La ville éponyme de Haute-Marne accueillera en septembre prochain la toute nouvelle fromagerie Chevillon, actuellement en cours de construction. Elle représente avec un investissement de 7 millions d’€, le plus gros des chantiers engagés par le groupe bourguignon Delin qui exploite quatre autres fromageries et une laiterie. L’ancien site sera conservé dans son jus pour faire face à des pics récurrents de production.
ARTICLE DÉJA PUBLIÉ LE 13 MARS 2021. Chaque mardi depuis octobre 2020, Philippe Delin se rend à Chevillon, commune de Haute-Marne, pour rejoindre Fabrice Fairis, co-gérant de la fromagerie, baptisée Les Fromagers de Chevillon, que le groupe fromager bourguignon a rachetée en 2005. Ensemble les deux hommes, qui se sont connus en BTS à l’Ecole Nationale Laitière de Mamirolle (Doubs), participent à une réunion de chantier avec Edith Nguyen, l’ingénieure bâtiment de Ceres Ingénierie, société lyonnaise qui pilote la réalisation d’un nouveau site. « Nous sommes actuellement sur 800 m2 et nous allons passer à plus de 2.000 m2 pour la production », indique Philippe Delin. La fromagerie bénéficiera aussi dans une construction à part, d’un magasin de 200 m2, mais conservera l’ancienne fromagerie pour répondre à des pics de commandes, surtout en fin d’année.

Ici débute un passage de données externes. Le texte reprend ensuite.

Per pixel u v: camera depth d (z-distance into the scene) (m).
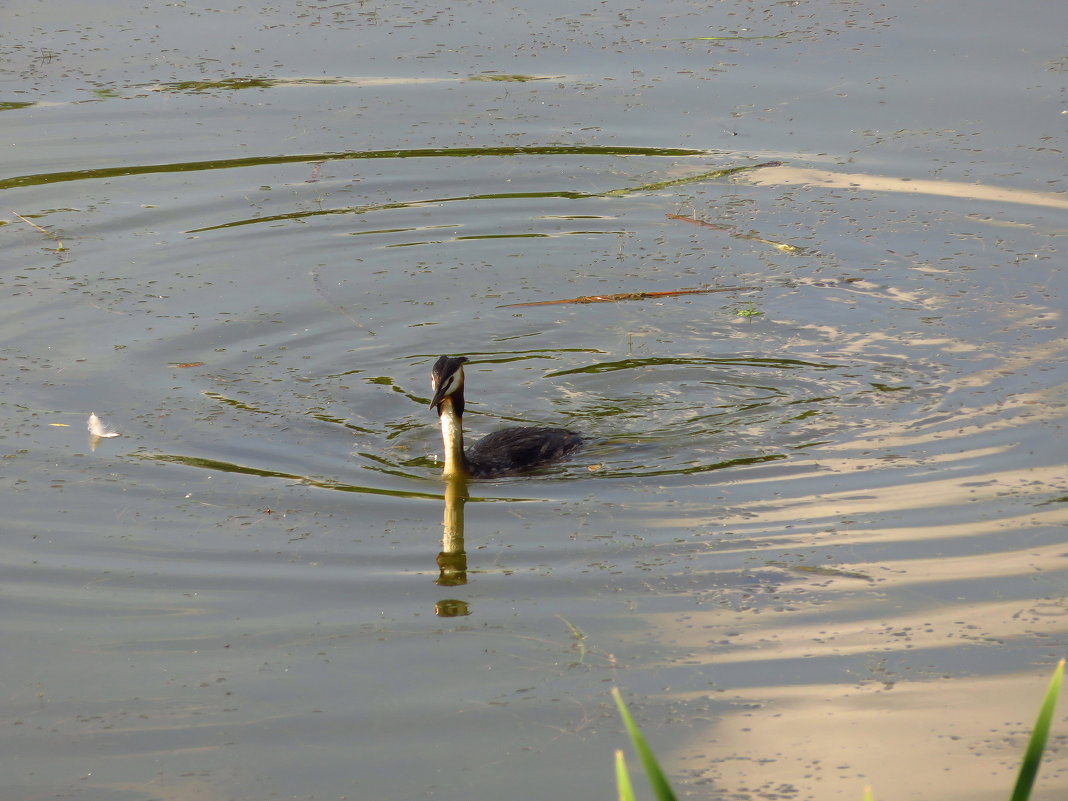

L’investissement global s’élève à 7 millions d’€ et commencera à être opérationnel en septembre prochain. Ce n’est pas la première fois que le fromager travaille avec ce concepteur rhône-alpin d’usines agroalimentaires. Ce dernier a déjà signé la reconstruction de la fromagerie mère de Gilly-les-Cîteaux, ainsi que l’extension de celle de Nuits-Saint-Georges, toutes deux situées en Côte-d’Or.

Les Fromagers de Chevillon fabriquent, à hauteur de 350 tonnes annuelles, plusieurs produits : le Chevillon, fromage doux et crémeux inspiré de la recette du Brillat-Savarin, le Grès Champenois et le Domaine de Vallage, un brie triple crème pour l’exportation. La nouvelle unité atteindra une capacité de 1.000 tonnes, autorisant un bond du chiffre d’affaires de 2,2 millions à plus de 10 millions. Avec un effectif doublé à plus de 20 personnes.
20% de progression en 2020
Cette opération n’est pas la seule d’ampleur engagée par Philippe Delin (49 ans) qui préside un groupe exploitant quatre autres fromageries et une laiterie, dédiée au yaourts et fromages blancs. A Gilly-les-Cîteaux, la société mère va investir 5 millions d’€ dans une ligne de lait longue conservation, dit UHT, pour upérisation à haute température, dotée d’un stérilisateur et d’une conditionneuse de briques recyclables. Ici sont produits une gamme de Brillat IGP, Philippe Delin étant d’ailleurs le président du groupement des fabricants de ce fromage unique au monde (*).
Le programme d’investissement comprend aussi pour 1,4 million, une automatisation de l’aromatisation des billes apéritives, par quatre unités au lieu de une. A quoi s’ajoute la construction d’un magasin de 300 m2 pour 1 million d'€. « Il fallait voir l’explosion de nos ventes directes et l’engorgement que nous avons vécu en décembre ; je ne veux plus revivre cela », s’étonne encore le dirigeant.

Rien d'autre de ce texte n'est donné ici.